All things are possible in his Name. All things whatsoever! “Whatsoever ye shall ask the Father in my Name, he will give it you.” Anything whatsoever? Not things that would be bad for us; not things that would be harmful to us. Only those things that would be best for us! To quote his words, “That our joy may be full!” Our tendency is to think that most of the things we ask for are good for us; but they may not be – not in the judgment of God who loves us, and always desires the best for us.

So we need to follow Jesus’ pattern as we ask things of God. Jesus asked forthrightly that if were possible he might not have to drink of the cup of brutal death by crucifixion. But he ended his prayer, “Never-theless, not MY will; but THINE be done.” Indeed in that spirit all our petitions ought to be presented to God: Nevertheless, not my will, but THINE be done!

“Hitherto have ye asked nothing in my Name: Ask, and ye shall receive.” St. James’1st chapter informs us how we ought to ask, as well as how we ought not to ask. “But let him ask in faith, with no doubting: for he who doubts is like a wave of the sea that is driven and tossed by the wind. For that person must not suppose that a double-minded man, unstable in all his ways, will receive anything from the Lord” James is attesting: We must ask in faith! Jesus said elsewhere: “Therefore I tell you, whatever you ask in prayer, believe that you have received it, and it will be yours.”

People did ask in Jesus’ Name. “Jesus, Master, have mercy on us.” “Jesus, thou Son of David have mercy on me.” But we must also be persistent with our petitions! The blind man by the wayside, hearing that Jesus was passing near, cried aloud to Jesus for help. The crowd tried to silence him. But he persisted, and cried out the louder, “Jesus, have mercy on me!” And Jesus heard him, asked his need and gave the man his sight. Jesus tells the parable of an old woman who sought justice through an unjust judge. He kept putting her off; and she kept coming back. She persisted until he granted her request!

Jesus himself instructs: “Ask and ye shall have, Seek and ye shall find, Knock and it shall be opened unto you.” When one knocks, is it ever a single rap? Is it not distinct and audible persistence in rapping that will eventually gain attention and a response?

“Whatsoever ye shall ask the Father in my name, he will give it you.” We are to ask in Jesus’ Name. We are to ask in Faith. To ask with persistence. And to ask for the things that most especially are consistent with His Will for us; not selfishly to satisfy our own whims, likes and desires. Our Lord told us we can petition directly to the Father with whom, thanks to Jesus, we now have total intimacy and complete access. We have only to ask IN JESUS’ NAME!

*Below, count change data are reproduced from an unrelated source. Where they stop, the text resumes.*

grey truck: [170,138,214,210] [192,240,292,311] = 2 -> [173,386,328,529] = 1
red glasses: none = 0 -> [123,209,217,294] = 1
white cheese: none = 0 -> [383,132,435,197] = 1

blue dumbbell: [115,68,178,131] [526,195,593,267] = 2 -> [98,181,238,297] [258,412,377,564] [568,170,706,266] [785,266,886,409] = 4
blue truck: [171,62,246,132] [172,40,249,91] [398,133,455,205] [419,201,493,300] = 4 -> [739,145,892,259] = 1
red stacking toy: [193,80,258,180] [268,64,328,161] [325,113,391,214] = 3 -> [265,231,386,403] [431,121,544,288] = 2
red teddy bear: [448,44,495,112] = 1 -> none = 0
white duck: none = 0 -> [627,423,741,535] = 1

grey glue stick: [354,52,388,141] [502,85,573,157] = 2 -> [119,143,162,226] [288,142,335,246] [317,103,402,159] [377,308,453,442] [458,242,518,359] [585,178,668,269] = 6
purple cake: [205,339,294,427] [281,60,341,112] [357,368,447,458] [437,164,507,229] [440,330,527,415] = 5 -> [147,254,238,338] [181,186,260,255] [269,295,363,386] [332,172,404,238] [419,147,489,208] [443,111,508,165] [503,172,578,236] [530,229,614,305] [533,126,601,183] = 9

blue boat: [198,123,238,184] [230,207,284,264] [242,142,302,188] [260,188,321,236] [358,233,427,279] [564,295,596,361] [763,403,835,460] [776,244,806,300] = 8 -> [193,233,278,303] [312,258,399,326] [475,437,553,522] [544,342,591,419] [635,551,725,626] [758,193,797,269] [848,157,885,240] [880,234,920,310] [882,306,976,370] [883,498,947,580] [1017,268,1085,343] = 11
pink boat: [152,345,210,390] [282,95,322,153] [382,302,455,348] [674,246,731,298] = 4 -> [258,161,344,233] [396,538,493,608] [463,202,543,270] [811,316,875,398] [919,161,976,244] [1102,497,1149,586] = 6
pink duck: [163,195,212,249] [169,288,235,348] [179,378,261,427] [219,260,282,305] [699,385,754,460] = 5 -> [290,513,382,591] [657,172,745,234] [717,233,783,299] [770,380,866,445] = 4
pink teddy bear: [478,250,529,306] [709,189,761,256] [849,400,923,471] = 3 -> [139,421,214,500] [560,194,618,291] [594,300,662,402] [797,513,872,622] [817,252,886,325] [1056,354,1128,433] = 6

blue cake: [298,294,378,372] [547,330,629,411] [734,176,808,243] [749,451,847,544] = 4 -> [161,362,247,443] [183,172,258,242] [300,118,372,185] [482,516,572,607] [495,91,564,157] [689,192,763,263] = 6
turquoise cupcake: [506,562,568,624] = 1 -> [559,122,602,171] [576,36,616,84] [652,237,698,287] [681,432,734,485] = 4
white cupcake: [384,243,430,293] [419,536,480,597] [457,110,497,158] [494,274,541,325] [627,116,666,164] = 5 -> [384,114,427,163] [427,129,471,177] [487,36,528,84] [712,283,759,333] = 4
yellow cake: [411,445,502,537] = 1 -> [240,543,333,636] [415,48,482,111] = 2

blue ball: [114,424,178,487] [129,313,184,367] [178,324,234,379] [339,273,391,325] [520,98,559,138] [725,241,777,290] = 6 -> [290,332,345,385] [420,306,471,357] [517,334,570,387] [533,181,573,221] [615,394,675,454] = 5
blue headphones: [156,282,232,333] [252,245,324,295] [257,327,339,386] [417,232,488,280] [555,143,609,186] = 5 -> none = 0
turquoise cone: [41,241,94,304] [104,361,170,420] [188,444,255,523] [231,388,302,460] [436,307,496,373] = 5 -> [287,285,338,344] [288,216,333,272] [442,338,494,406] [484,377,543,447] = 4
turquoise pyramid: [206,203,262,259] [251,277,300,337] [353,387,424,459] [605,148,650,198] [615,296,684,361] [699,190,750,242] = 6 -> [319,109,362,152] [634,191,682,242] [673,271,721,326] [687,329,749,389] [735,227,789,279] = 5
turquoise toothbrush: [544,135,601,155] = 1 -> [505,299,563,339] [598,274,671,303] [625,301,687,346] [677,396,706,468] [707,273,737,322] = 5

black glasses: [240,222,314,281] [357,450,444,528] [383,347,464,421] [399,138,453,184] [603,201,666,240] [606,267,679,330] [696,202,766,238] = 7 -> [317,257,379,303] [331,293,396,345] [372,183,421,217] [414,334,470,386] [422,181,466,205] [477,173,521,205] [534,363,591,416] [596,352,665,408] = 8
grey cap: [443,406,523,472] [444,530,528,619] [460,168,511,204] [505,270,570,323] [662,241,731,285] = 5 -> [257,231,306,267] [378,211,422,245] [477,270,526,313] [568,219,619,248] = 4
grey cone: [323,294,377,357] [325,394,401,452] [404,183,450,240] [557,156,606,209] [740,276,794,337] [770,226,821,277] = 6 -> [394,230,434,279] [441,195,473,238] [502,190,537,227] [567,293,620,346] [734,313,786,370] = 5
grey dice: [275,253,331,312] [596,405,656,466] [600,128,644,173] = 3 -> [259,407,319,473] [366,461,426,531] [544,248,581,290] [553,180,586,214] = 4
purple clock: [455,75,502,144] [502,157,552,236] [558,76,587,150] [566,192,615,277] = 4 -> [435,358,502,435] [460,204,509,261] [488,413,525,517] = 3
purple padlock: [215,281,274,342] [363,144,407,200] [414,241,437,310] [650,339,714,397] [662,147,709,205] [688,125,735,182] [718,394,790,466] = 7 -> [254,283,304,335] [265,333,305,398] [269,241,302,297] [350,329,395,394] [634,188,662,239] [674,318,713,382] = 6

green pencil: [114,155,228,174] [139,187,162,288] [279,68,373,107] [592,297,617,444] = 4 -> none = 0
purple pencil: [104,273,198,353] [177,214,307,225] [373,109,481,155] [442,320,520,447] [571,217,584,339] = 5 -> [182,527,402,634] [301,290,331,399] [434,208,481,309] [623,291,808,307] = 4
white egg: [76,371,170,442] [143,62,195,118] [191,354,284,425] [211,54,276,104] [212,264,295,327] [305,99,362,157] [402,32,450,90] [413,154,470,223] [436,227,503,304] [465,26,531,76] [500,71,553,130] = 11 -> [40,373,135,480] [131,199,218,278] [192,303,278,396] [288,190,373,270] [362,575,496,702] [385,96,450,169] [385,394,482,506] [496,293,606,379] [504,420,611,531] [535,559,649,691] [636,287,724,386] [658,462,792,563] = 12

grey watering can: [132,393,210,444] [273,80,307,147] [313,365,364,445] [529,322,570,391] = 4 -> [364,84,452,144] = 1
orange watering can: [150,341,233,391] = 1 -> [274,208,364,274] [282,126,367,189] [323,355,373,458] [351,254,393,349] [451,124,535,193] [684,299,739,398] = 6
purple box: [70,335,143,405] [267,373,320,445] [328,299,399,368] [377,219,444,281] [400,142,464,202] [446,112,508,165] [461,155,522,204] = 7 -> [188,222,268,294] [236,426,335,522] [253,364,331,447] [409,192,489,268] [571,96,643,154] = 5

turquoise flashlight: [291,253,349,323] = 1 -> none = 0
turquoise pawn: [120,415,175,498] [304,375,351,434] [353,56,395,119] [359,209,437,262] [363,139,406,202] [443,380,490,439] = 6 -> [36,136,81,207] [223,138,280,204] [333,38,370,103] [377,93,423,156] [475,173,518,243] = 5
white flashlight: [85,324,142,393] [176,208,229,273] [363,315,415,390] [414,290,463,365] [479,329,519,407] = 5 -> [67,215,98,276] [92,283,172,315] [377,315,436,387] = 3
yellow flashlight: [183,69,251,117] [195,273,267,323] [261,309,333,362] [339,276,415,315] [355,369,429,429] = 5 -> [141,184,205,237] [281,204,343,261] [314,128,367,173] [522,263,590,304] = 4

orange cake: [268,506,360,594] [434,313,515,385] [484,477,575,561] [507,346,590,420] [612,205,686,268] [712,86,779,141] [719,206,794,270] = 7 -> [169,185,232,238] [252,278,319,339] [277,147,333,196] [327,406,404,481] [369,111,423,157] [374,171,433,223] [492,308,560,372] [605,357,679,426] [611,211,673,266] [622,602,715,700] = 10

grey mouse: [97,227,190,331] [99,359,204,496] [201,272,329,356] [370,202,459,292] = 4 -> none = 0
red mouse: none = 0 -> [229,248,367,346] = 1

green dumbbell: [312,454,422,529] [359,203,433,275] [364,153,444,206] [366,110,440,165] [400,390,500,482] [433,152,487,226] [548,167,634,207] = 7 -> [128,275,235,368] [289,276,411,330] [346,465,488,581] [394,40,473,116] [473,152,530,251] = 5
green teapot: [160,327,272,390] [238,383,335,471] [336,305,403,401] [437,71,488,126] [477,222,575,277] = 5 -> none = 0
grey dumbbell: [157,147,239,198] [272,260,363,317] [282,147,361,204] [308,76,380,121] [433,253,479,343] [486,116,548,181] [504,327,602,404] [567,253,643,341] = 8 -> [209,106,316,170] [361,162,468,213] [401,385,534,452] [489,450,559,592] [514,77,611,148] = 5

So, let your requests be made known unto God: Ask Him directly, in faith, with persistence, and in accordance with His Will. Offering all our requests to the Father in Jesus’ Name. Ask in these ways, and ye shall receive. Ask, so that your joy may be full. For he loveth you; because you love Jesus and believe he came forth from God. So then go ahead now, ask in Jesus’ name; that your joy may be full!